Objective:
Count the lines in the records below that contain the string "qUnion", and reply with the number alone.

Dataset excerpts:
....

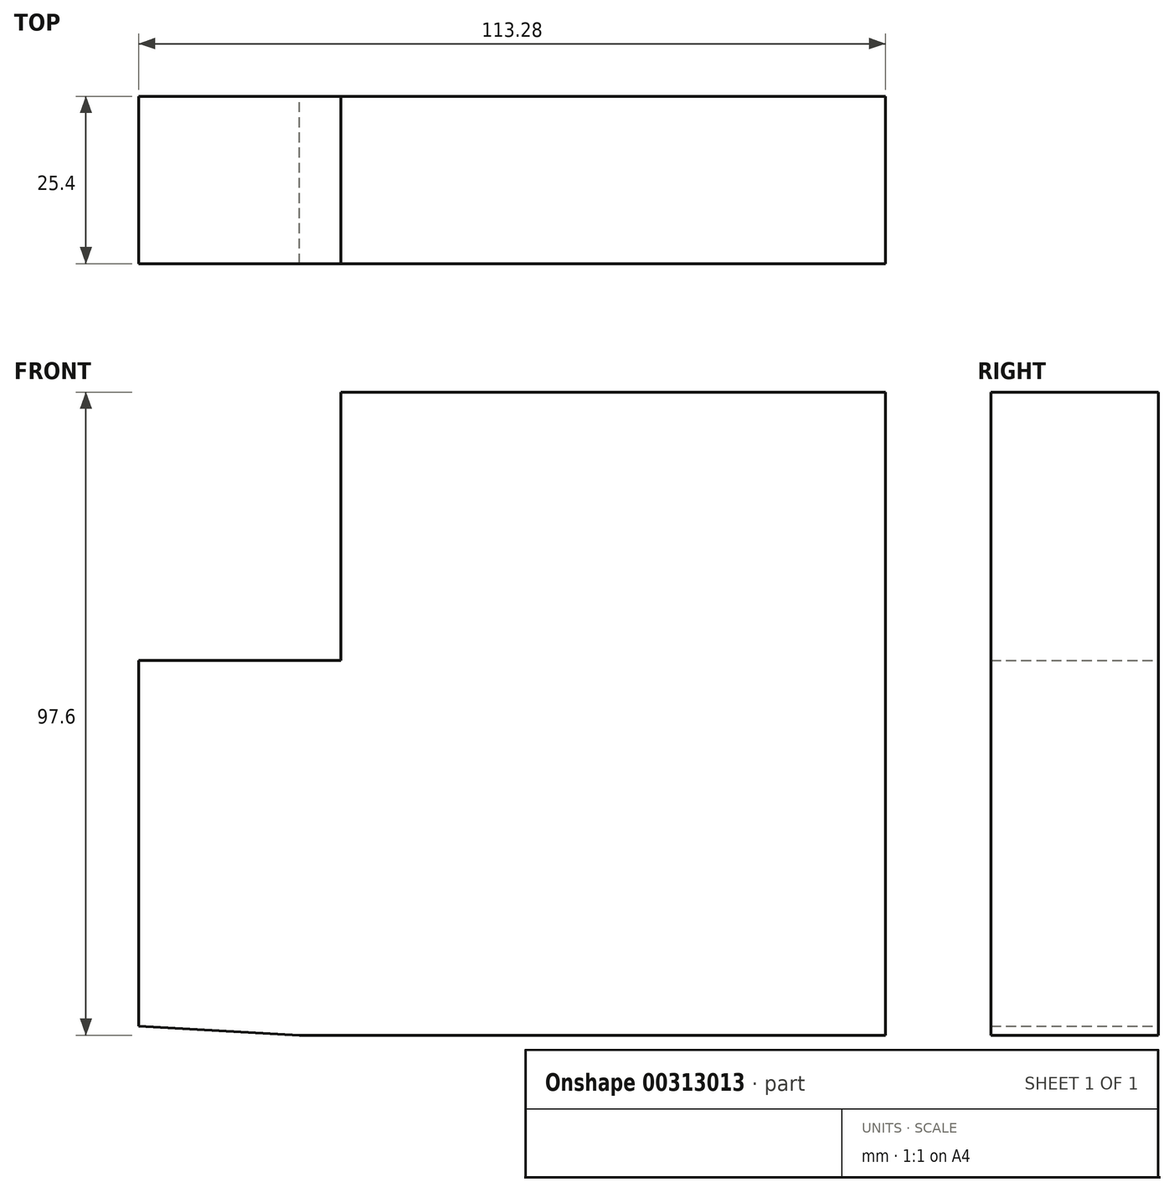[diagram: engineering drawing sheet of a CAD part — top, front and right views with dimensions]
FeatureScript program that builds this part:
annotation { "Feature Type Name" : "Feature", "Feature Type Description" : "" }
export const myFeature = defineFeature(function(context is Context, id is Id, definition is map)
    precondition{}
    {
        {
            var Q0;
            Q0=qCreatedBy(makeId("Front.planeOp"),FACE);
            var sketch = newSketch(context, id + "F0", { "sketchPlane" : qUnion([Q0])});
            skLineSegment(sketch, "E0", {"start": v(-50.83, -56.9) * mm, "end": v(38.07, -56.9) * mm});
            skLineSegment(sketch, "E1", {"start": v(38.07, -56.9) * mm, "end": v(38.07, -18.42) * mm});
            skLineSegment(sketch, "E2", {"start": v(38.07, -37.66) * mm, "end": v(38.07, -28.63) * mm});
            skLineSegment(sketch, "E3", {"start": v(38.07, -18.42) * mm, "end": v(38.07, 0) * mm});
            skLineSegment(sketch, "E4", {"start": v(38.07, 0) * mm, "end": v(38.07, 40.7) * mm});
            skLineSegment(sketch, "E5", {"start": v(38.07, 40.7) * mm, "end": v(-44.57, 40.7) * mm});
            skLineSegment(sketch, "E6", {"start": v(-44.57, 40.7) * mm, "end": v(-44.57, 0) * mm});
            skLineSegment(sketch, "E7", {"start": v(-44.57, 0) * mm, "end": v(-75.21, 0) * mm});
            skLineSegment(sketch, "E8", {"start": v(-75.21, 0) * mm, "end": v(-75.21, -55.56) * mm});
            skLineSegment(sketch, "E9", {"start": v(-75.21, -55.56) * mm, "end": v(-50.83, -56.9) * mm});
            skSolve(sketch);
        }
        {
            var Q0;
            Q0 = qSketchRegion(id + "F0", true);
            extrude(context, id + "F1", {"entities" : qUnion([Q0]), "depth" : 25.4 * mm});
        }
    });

....

The completed task:
2